Last week we found ourselves sharing yet again — first with anger, then with despair — the story and horrific images of another black life being stolen by police brutality.
We tried to focus on our routine activities, like preparing coffee to help us get through another day in the hospital. Our hearts were heavy, our minds racing.
We joined the medical profession to help preserve life, to give families more time with their loved ones, and to hold the hands of the hurting. But in those moments, we were the ones hurting. Yet as we walked through the wards, we felt the weight of a suffocating silence.
As part of the shrinking 2% of physicians who are Black men, it falls on us — and on the 3% who are Black women — to speak up when our brothers are slaughtered in the streets. The emotional burden of existing in spaces that were not intended for us does not seem to be enough. No time to process or deal, we must serve as the voices for our people, paying the well-known minority tax.
We often look to our superiors, departments, or professional societies to stand up for us, to highlight the injustice, to acknowledge our pain. Time and time again we are disappointed.
Sometimes there’s a delayed generic remark, like “We stand in solidarity…” But what good is solidarity that is powerless to name what we stand against? What is this vague solidarity that cannot use the words “racism” or “police brutality”? What is this solidarity that fails to produce real change?
The push for diversity in medicine means that Black physicians like us are often courted to join institutions with the promise of inclusion. But when the institutions that recruited us remain reticent in the face of our particular pain, the promise of inclusion rings hollow.

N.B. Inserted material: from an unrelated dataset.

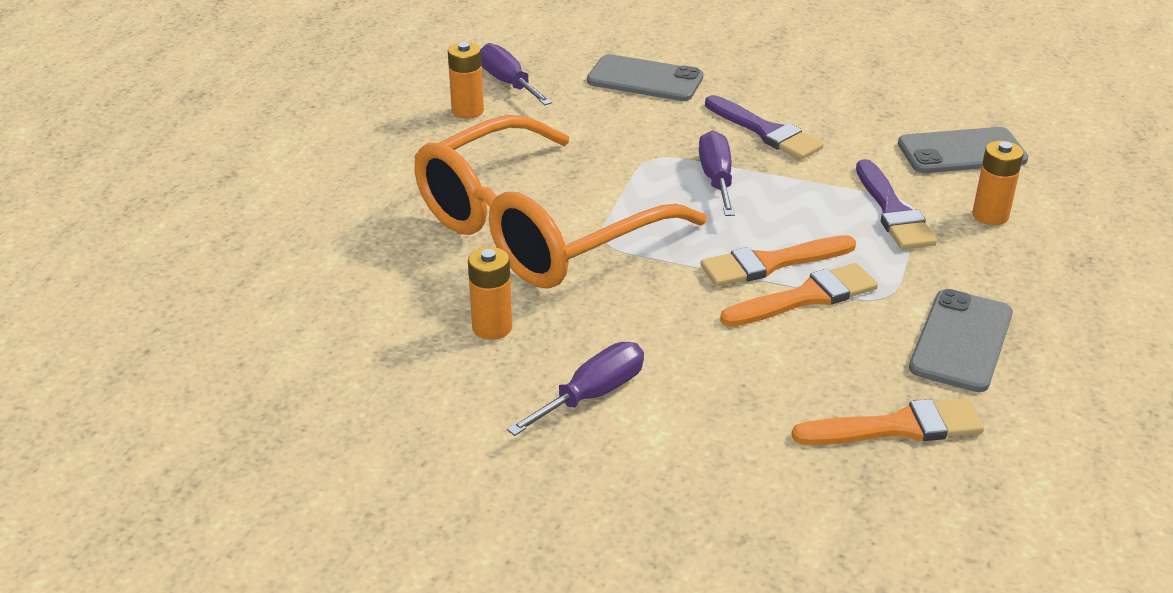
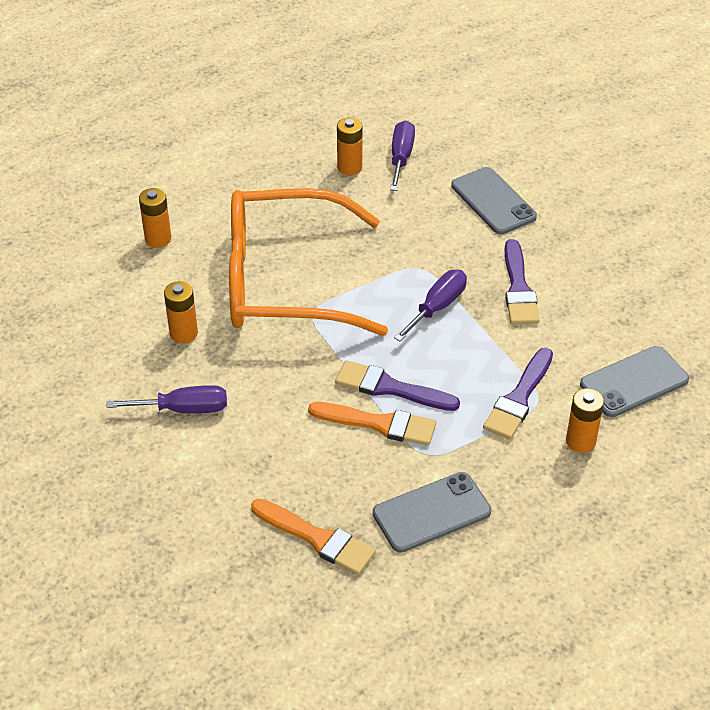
camera: 40 degrees right, 10 degrees up
(339, 259) = (158, 239): none -> orange battery
(771, 263) = (390, 388): orange brush -> purple brush
(961, 152) = (634, 382): grey phone -> grey phone turned 60 degrees counterclockwise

Police brutality is our lane too
In November 2018, the National Rifle Association responded to studies cited by the American College of Physicians describing the consequences of gun violence by warning “self-important anti-gun doctors to stay in their lane.” Physicians nationwide pushed back vigorously, posting photos of bloodied scrubs and operating rooms with the hashtag #ThisIsOurLane.
Physicians rightly advocate for reform of gun laws to prevent unnecessary loss of life. The victimization of Black people by credentialed law enforcement or racist vigilantes also constitutes unnecessary loss of life, and these victims also deserve our advocacy. If gun violence is our lane, police brutality must be our lane too.
Some may argue that victims of police brutality do not intersect with the medical system in the same ways that victims of gun violence do. That couldn’t be farther from the truth. A growing body of evidence demonstrates significant associations between police violence and poor health outcomes in Black people. Relative to white people, Black individuals are five times more likely to sustain injuries after police “interventions.” Simply being exposed to videos depicting traumatic killings of unarmed individuals has been associated with depression and PTSD symptoms in Black adolescents.
So whether it is the 40-year-old Black man who comes to the emergency department with musculoskeletal pain after a recent arrest, the Black woman who is 24 weeks pregnant and whose blood pressure was too high at her obstetrics visit following the shooting of her uncle by police, or the 12-year-old Black boy who, at his annual pediatrics checkup, reports trouble sleeping after watching bodycam videos, it should be apparent that police violence against Black people is a medical problem.
Even more startling is the emerging epigenetics research demonstrating that stressors endured in the present can modify genes and potentially be passed from one generation to the next. Given the potential for multigenerational health consequences and the exacerbation of existing health disparities, the imperative for action against police brutality is high.
A few days after George Floyd was killed in Minneapolis, the American Medical Association issued a statement denouncing police brutality. All physician advocacy organizations should do the same and publicly decry the deaths of unarmed Black men and women. Just as individual physicians spoke out against National Rifle Association propaganda, so too should they use their individual and collective platforms to voice these injustices and press for change. And just as other tragedies are acknowledged by the leadership of medical schools and hospitals, where young Black men and women are taught, trained, employed, and cared for, they should also always publicly acknowledge these killings.
Calling out police brutality and making statements of solidarity are just the beginning of this work. The medical profession must convene minds and resources and develop tangible strategic plans to combat police brutality. Our profession has done this in the past to mitigate the health consequences of tobacco products and gun violence. It’s time to turn the attention to police brutality. Just as major health organizations have provided funding for analyses of racial disparities across a variety of health outcomes, they should also support rigorous evaluations of racial disparities in deaths of unarmed Americans at the hands of law enforcement.
We are physicians when we are at work in the hospital, but we are always Black men. We don’t live in our white coats — we live in our Black skin. For those like us who experience these tragedies as terrifying, the silence of the medical community is deafening. Where loss of life due to police brutality is concerned, #ThisIsOurLaneToo.
Chijioke Nze is a resident physician in internal medicine at Brigham and Women’s Hospital in Boston. Elorm F. Avakame is a resident physician in pediatrics in Washington, D.C. Olusola J. Ayankola is a resident physician in psychiatry at Yale University and Yale New Haven Hospital. Jamaji C. Nwanaji-Enwerem is an environmental health scientist and final-year medical and public policy student at Harvard Medical School and the Harvard Kennedy School of Government in Boston. The opinions expressed here are the authors and do not necessarily reflect those of their employers or schools.